While I have been away, unplugged from everything and everyone except my family, Naija Twitter has been on a roll. So much to catch up…

While I have been away, unplugged from everything and everyone except my family, Naija Twitter has been on a roll. So much to catch up on! First, there’s a distressing BBC documentary about the late TB Joshua. I have seen drips of it on Twitter and I am not sure I have the stomach to watch all of it. In 2024, I am protecting my mental health jealously. However, one of those clips being shared is one in which a man who’s come with his family to TB’s church, tells him that his daughter got pregnant after being raped by someone who worked for him (the man). TB interjects and says dismissively that the young woman wasn’t raped. What she has, per TB, “Is the spirit of temptation.” That was hard to hear. I don’t know that if I was her parent, and I believed my daughter was raped, I’d be quiet while her truth (and her trauma) was being so casually dismissed. In a society where rapists get away with their crimes because of the culture of silence and victim blaming, this really upset me. TB implies that the girl was a flirt.

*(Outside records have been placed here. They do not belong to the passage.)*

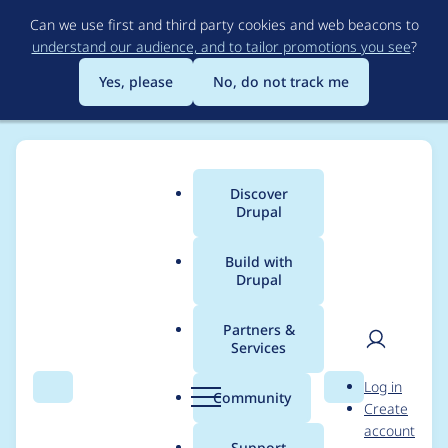
Skip
Can we use first and third party cookies and web beacons to
to
understand our audience, and to tailor promotions you see
?
main
content
Yes, please
No, do not track me
Discover
Main
Drupal
menu
Build with
Drupal
Breadcrumb
Home
Modules
Experience Builder
Partners &
Services
[test-only] Need to
User
D
Log in
update the position of
Search
Menu
Search
r
Community
Create
men
u
account
contextual edit
p
Support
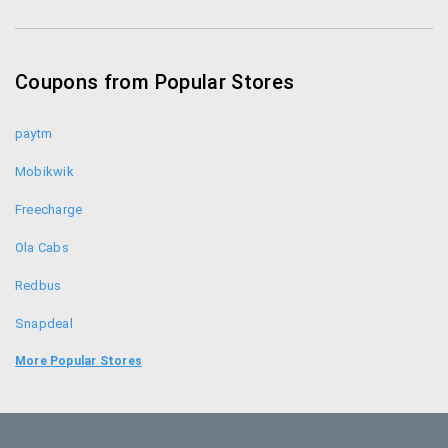
Coupon Codes
Coupons from Popular Stores
paytm
Mobikwik
Freecharge
Ola Cabs
Redbus
Snapdeal
Food Panda
More Popular Stores
Uber
Goibibo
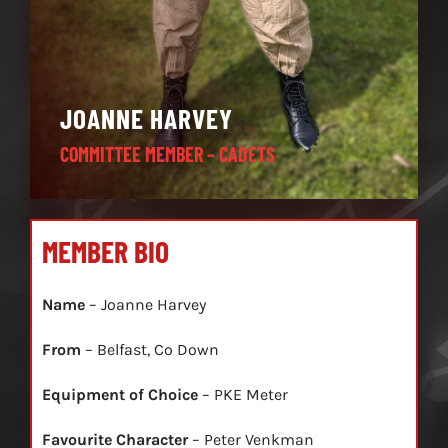
JOANNE HARVEY
COMMITTEE MEMBER – CADETS
MEMBER BIO
Name
– Joanne Harvey
From
– Belfast, Co Down
Equipment of Choice
– PKE Meter
Favourite Character
– Peter Venkman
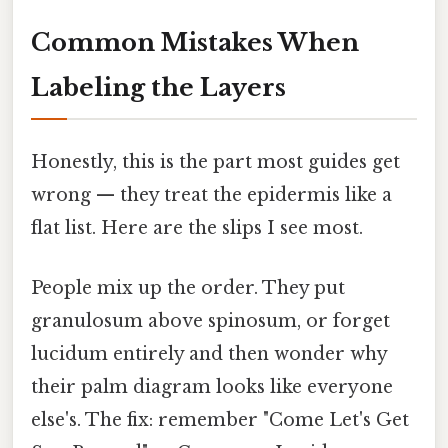
Common Mistakes When
Labeling the Layers
Honestly, this is the part most guides get
wrong — they treat the epidermis like a
flat list. Here are the slips I see most.
People mix up the order. They put
granulosum above spinosum, or forget
lucidum entirely and then wonder why
their palm diagram looks like everyone
else's. The fix: remember "Come Let's Get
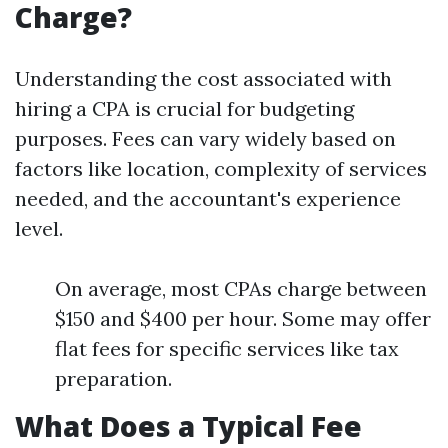
Charge?
Understanding the cost associated with
hiring a CPA is crucial for budgeting
purposes. Fees can vary widely based on
factors like location, complexity of services
needed, and the accountant's experience
level.
On average, most CPAs charge between
$150 and $400 per hour. Some may offer
flat fees for specific services like tax
preparation.
What Does a Typical Fee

She might have confessed to that, there isn’t enough in the clip for me to know. However, flirting isn’t an invitation to be sexually assaulted. Nothing is. If you are in full control of your faculties, you don’t put food up your nose, you don’t poop and then stuff your face with your excreta, you don’t walk up to your boss and slap them, you can control yourself. Period. There’s no excuse for rape. 

Allegedly, a certain minister attempted to divert huge funds into her own private account. She says it was all legal, others say it wasn’t. Ironically, her portfolio is humanitarian affairs and poverty alleviation. If true, what a massive shame, and so on. There’s everything wrong with corruption and with corruption on such a huge scale. There is also everything wrong with those who believe that she did steal it but say they don’t care because “Men have been stealing us dry in this country.”   Equity isn’t having as many groups as possible accessing public funds and diverting them to their own pockets. If she did do this, no excuse vindicates her. It is the same as nothing vindicates the men who have stolen before her. We should be striving to hold our public servants accountable, not making excuses for bad behaviour. There is no excuse for corruption.

Someone shared that a priest in some rural community without clean drinking water used his private funds to install solar-powered boreholes. On the day of the commissioning, all six pumps were stolen – ostensibly by folks from the same community, most likely to sell. Rather than have the community, including themselves enjoy the water, the thief (or thieves) preferred to rob everyone of that convenience for their own selfish gain. How much would they even make sef? This is the kind of selfishness that is holding us back from being great, and there is no excuse for it. Not poverty. Nothing. Someone once said that the analogy they’d use for the trouble with Nigeria was of a man who built a house near a market, in a village where it was always either pouring heavily or it was so hot in the sun. The man was very wealthy, and this house was one of many. He built a veranda wide enough to shield passersby from the elements should they need it, installed a refrigerator with drinks for those who might need it, and so on. Rather than enjoying the goodies, one of those passersby burnt the house down not only for being bigger and better than his but also for giving everyone, including his enemies access to relative luxury. There is no excuse for such selfish self-sabotage.

According to the great Achebe, the trouble with Nigeria is one of leadership. Ergo, the trouble with Nigeria is one of its citizenry. Our leaders do not come from Mars. They come from within us. Judging from our actions, we suffer from an acute crisis of values and accountability. We must reject the status quo and be intentional about doing all we can, whenever we can, however we can to dismantle the barriers standing between our Naija and the Naija of our dreams. There is no excuse for not wanting a better nation.